Conod showed various pictures taken from Dawn that shows Vesta’s rocky and impact-ridden surface.

This 3-D image of the giant asteroid Vesta obtained by NASA’s Dawn spacecraft shows the surface of the asteroid from an orbit of about 1,700 miles above the surface. Numerous impact craters illustrate the asteroid’s violent youth. By counting craters on distinct geological surfaces scientists can deduce relative ages of the asteroid’s surface. Image credit: NASA/JPL-Caltech/UCLA/MPS/DLR/IDA

This image of Vesta, calculated from a shape model, shows a tilted view of the topography of the south polar region. This perspective shows the topography, but removes the overall curvature of Vesta, as if the giant asteroid were flat and not rounded. An observer on Vesta would not have a view like this, because the distant features would disappear over the curvature of the horizon. (In the same way, if you were standing in North America, you would not be able to see a tall Mt. Everest in the distance, because of Earth’s curvature.) Image credit: NASA/JPL-Caltech/UCLA/MPS/DLR/IDA/PSI

Questions were raised regarding some of the parallel grooves, or streaks, on Vesta’s surface. What could have caused those marks, audience members asked Conod. “They go on much longer than can be explained by impact,” Conod responded. “They are really quite long … It’s under investigation.”

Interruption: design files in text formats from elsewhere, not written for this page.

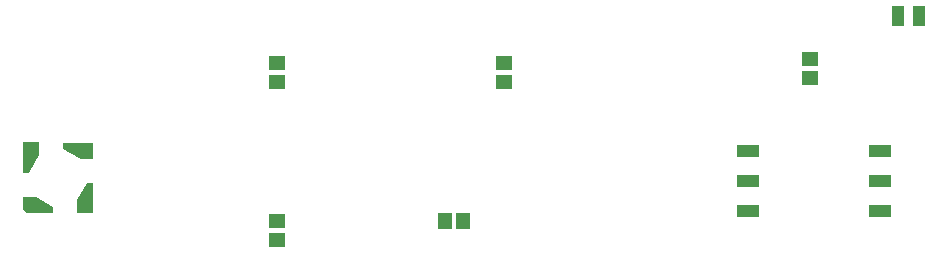
<source format=gtp>
G04*
G04 #@! TF.GenerationSoftware,Altium Limited,Altium Designer,21.8.1 (53)*
G04*
G04 Layer_Color=8421504*
%FSLAX25Y25*%
%MOIN*%
G70*
G04*
G04 #@! TF.SameCoordinates,DFC464EB-1075-4BFE-916E-F93FBC4A2262*
G04*
G04*
G04 #@! TF.FilePolarity,Positive*
G04*
G01*
G75*
%ADD16R,0.06000X0.03000*%
%ADD17R,0.02000X0.06000*%
%ADD18R,0.03000X0.06000*%
%ADD19R,0.04724X0.05512*%
%ADD20R,0.05512X0.04724*%
%ADD21R,0.04016X0.07008*%
%ADD22R,0.07205X0.04291*%
G36*
X34536Y46198D02*
X40361Y42892D01*
Y40692D01*
X35371Y40686D01*
X34536D01*
X34534Y40689D01*
X31567D01*
X30189Y42067D01*
Y46201D01*
X34534D01*
X34536Y46198D01*
D02*
G37*
G36*
X53800Y45900D02*
Y45065D01*
Y40735D01*
X48288D01*
Y45065D01*
X51595Y50890D01*
X53794D01*
X53800Y45900D01*
D02*
G37*
G36*
X35756Y60000D02*
X32450Y54175D01*
X30250D01*
X30244Y59165D01*
Y60000D01*
Y64331D01*
X35756D01*
Y60000D01*
D02*
G37*
G36*
X53831Y58744D02*
X49500D01*
X43675Y62050D01*
Y64250D01*
X48665Y64256D01*
X53831D01*
Y58744D01*
D02*
G37*
D16*
X35100Y42400D02*
D03*
X50700Y62600D02*
D03*
D03*
X35100Y42400D02*
D03*
D17*
X52000Y44500D02*
D03*
D03*
D18*
X31900Y61100D02*
D03*
D03*
D19*
X177150Y38000D02*
D03*
X170850D02*
D03*
D20*
X190500Y90650D02*
D03*
Y84350D02*
D03*
X115000D02*
D03*
Y90650D02*
D03*
X292500Y92150D02*
D03*
Y85850D02*
D03*
X115000Y38150D02*
D03*
Y31850D02*
D03*
D21*
X321996Y106500D02*
D03*
X329004D02*
D03*
D22*
X316126Y61500D02*
D03*
Y51500D02*
D03*
Y41500D02*
D03*
X271874D02*
D03*
Y51500D02*
D03*
Y61500D02*
D03*
M02*

</source>
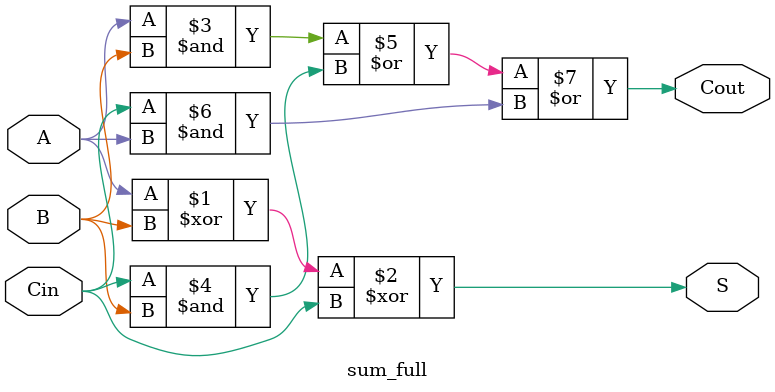
<source format=v>
module sum_full(
	input A,B,Cin,
	output S,Cout

);

assign S = A^B^Cin;
assign Cout = (A & B) | (Cin & B) | (Cin & A);

endmodule
</source>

This full view of the giant asteroid Vesta was taken by NASA’s Dawn spacecraft on July 24, 2011, at a distance of 3,200 miles. This view of Vesta shows impact craters of various sizes and grooves parallel to the equator. What caused those parallel grooves? Image credit: NASA/JPL-Caltech/UCLA/MPS/DLR/IDA

Later this month, NASA will obtain more images (eight times higher resolution) of Vesta. We’ll keep you posted here on Space Oddities.

After its rendezvous with Vesta, Dawn will head out to the dwarf planet Ceres. “It’s going to be an interesting world to explore,” Conod said.

There are only five objects classified as dwarf planets in our solar system. Perhaps the most famous is Pluto, which was declassified from a planet to a dwarf planet in 2006.

Other interesting asteroid/Dawn facts:

  • According to Conod, if you took all the asteroids in our solar system and mashed them other, their total mass would only be 4 percent of that of our moon. Wow.
  • When thinking about the asteroid belt, people usually reflect on what they’ve seen on television: Spaceships quickly darting out of the way of thousands of incoming rocks. But, Conod said, the average distance between asteroids is about 2 million miles.  Wow again. “Collisions aren’t that common,” Conod said.
  • Dawn, launched in 2007, is the first solar spacecraft to travel past Mars.
  • Dawn uses ion propulsion, or electrical fields for power; unlike chemical reactions that were used for the Space Shuttle Program. An example: Conod said for 5,400 pounds of chemical propellant, only 540 pounds of ions are needed. Ion propulsion will allow scientists to go deeper and deeper into space. Read more about that here.
  • Of all the meteorites that have crashed onto Earth, 5 percent has come from Vesta’s crust.